Antes de que pudiera colgar, le pregunté a todo correr si tenía la seguridad de que había sido la SIG Trailside que se había encontrado allí la que había acabado con la vida de Fepple.
– ¿Más brujerías, Warshawski? Se lo preguntaré a los del laboratorio, pero más tarde.
Mientras llenaba un cuenco con agua para los perros, estuve dudando sobre si debía llamar al comisario Purling para informarle de lo que sabía. Pero era tan poca cosa -la misteriosa llamada de teléfono y el misterioso visitante del viernes por la tarde- que la policía obtendría la misma información del guardia de seguridad y del listado de llamadas del teléfono de Fepple. Y, además, si le llamaba, en el mejor de los casos, significaría pasarme varias horas explicando por qué estaba involucrada en ello. Y, en el peor de los casos, podría encontrarme metida en más líos de los necesarios por haber examinado la escena del crimen por mi cuenta.
Y, además, aquel caso no era mío, así que tampoco era mi problema. Mi único problema era intentar que Ajax pagara a la familia Sommers lo que les debían por el seguro de vida de Aaron. Aquel Aaron Sommers cuyo nombre aparecía, con dos cruces al lado, en una vieja página de un cuaderno de contabilidad que estaba en el portafolios de Howard Fepple.
Llamé a los Laboratorios Cheviot y pregunté por Kathryn Chang.
– Ah, sí. Barry me dio su hoja. Le he echado un vistazo preliminar. Por la filigrana del papel yo diría que es de manufactura suiza, de la papelera Baume de Basilea. Tiene un tipo de trama de algodón que no se fabricaba durante la Segunda Guerra Mundial por la escasez de materia prima, o sea que se podría datar entre 1925 y 1940. Le podré dar datos más precisos cuando haya estudiado la tinta. Entonces me resultará más fácil precisar cuándo se escribió el texto. Pero no le puedo dar prioridad sobre otros encargos que tengo entre manos antes que el suyo. Tardaré, por lo menos, una semana.

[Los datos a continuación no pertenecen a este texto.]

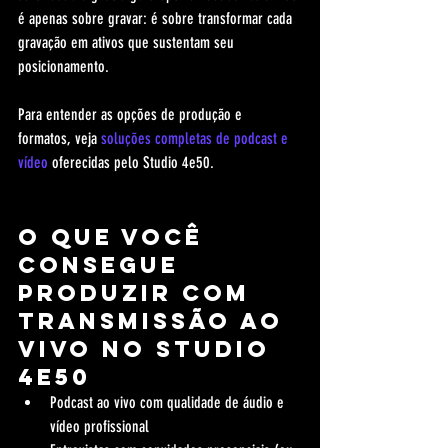
é apenas sobre gravar: é sobre transformar cada 
gravação em ativos que sustentam seu 
posicionamento.
Para entender as opções de produção e 
formatos, veja 
soluções completas de podcast e 
vídeo
 oferecidas pelo Studio 4e50.
O que você 
consegue 
produzir com 
transmissão ao 
vivo no Studio 
4e50
Podcast ao vivo com qualidade de áudio e 
vídeo profissional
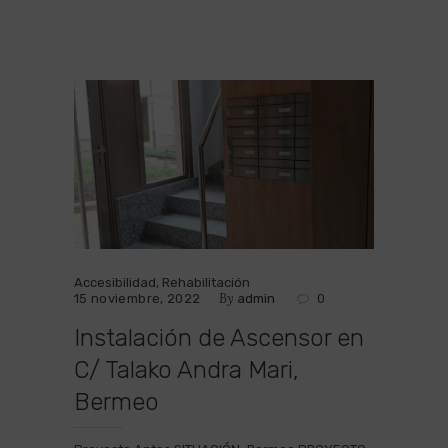
Accesibilidad
,
Rehabilitación
By
15 noviembre, 2022
admin
0
Instalación de Ascensor en
C/ Talako Andra Mari,
Bermeo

– Está bien. Por ahora, con eso me basta -le contesté con lentitud, mientras intentaba procesar aquella información en mi mente-, pero ¿sabe usted si ese papel se usaba… únicamente en Suiza?
– Oh, no, en absoluto. Ahora, la papelera Baume no es muy conocida, pero en los años sesenta era uno de los mayores fabricantes del mundo, tanto de papel de calidad como de papel de oficina. Éste de la muestra, en particular, se utilizaba para agendas de teléfonos, diarios personales y ese tipo de cosas. Es muy poco frecuente verlo utilizado en cuadernos de contabilidad. La persona que lo usaba debe de haber sido…, bueno, digamos que debió de ser muy sibarita. Por supuesto que ver el cuaderno del que se ha sacado esa hoja me serviría de gran ayuda.